Jesus sayings are often “woke” in the respectful sense of that word. They address the underside of who we are. In the buried treasure parable, where an individual sells all to dishonestly buy a field containing hidden treasure, the question can be asked, “What is so important in your life, so treasured, that your dishonesty exceeds the value of your community?”
Parables can be interpreted in different ways because they are stories. Personally, I have taken parables in many directions, but one way they work theologically is to require us to uncover the layers of our own personalities and to confront the various shadows we would rather leave alone. Parables often tempt us to be taken into the standard way the world works, and often we fail to see what they are really about. (For those who wonder, no, the parable of the buried treasure is not about treasure.)
• Woke is a term that means to uncover, to reveal, the cultural problems of racism and then to resist those problems, to expose them, that we might collectively move past them.
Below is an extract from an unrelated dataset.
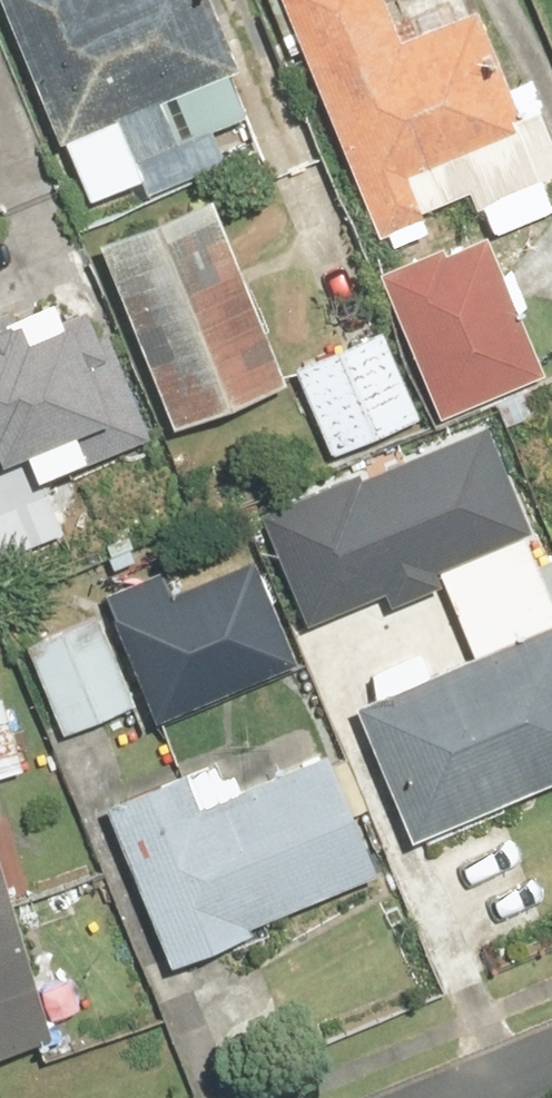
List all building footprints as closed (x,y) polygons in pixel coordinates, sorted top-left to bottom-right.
[(52,142),(106,120),(137,198),(219,165),(203,125),(166,140),(151,102),(228,71),(200,0),(0,0),(0,11),(52,142)] [(369,236),(378,232),(384,246),(420,231),(414,216),(461,196),(467,211),(473,209),(485,236),(548,209),(536,181),(551,174),(551,148),(523,78),(500,87),(463,0),(270,0),(369,236)] [(204,199),(89,244),(164,433),(279,387),(204,199)] [(436,248),(372,275),(433,420),(538,376),(480,238),(439,255),(436,248)] [(15,457),(26,483),(138,438),(97,335),(85,340),(74,311),(12,335),(3,312),(0,313),(0,463),(15,457)] [(414,421),(376,332),(287,369),(325,459),(414,421)] [(523,532),(481,432),(363,481),(359,471),(252,515),(300,631),(379,599),(385,614),(435,593),(427,572),(523,532)] [(307,664),(344,757),(363,749),(401,844),(551,783),(551,604),(526,538),(433,575),(466,657),(438,668),(425,634),(370,655),(364,641),(307,664)] [(152,574),(95,598),(147,725),(291,667),(247,560),(161,595),(152,574)] [(127,707),(92,620),(22,648),(57,736),(127,707)] [(20,764),(0,695),(0,770),(20,764)] [(194,767),(97,808),(165,967),(374,877),(320,753),(208,801),(194,767)] [(0,905),(0,1054),(40,1042),(0,905)]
The term works even further to awaken our culture to forms of sexism and injustice that equally remain under the surface of daily life. It is not easy, as individuals, to face our hidden selves, but it is significantly harder for a culture to do so collectively. The anti-woke movement is in fundamental ways anti-Christian as much as it is anti-humanist. It is an attempt to bury what needs exposure, and then to use the cover-up as a way to control reality, to condemn minorities, and to shame differences—just like a dictator would do.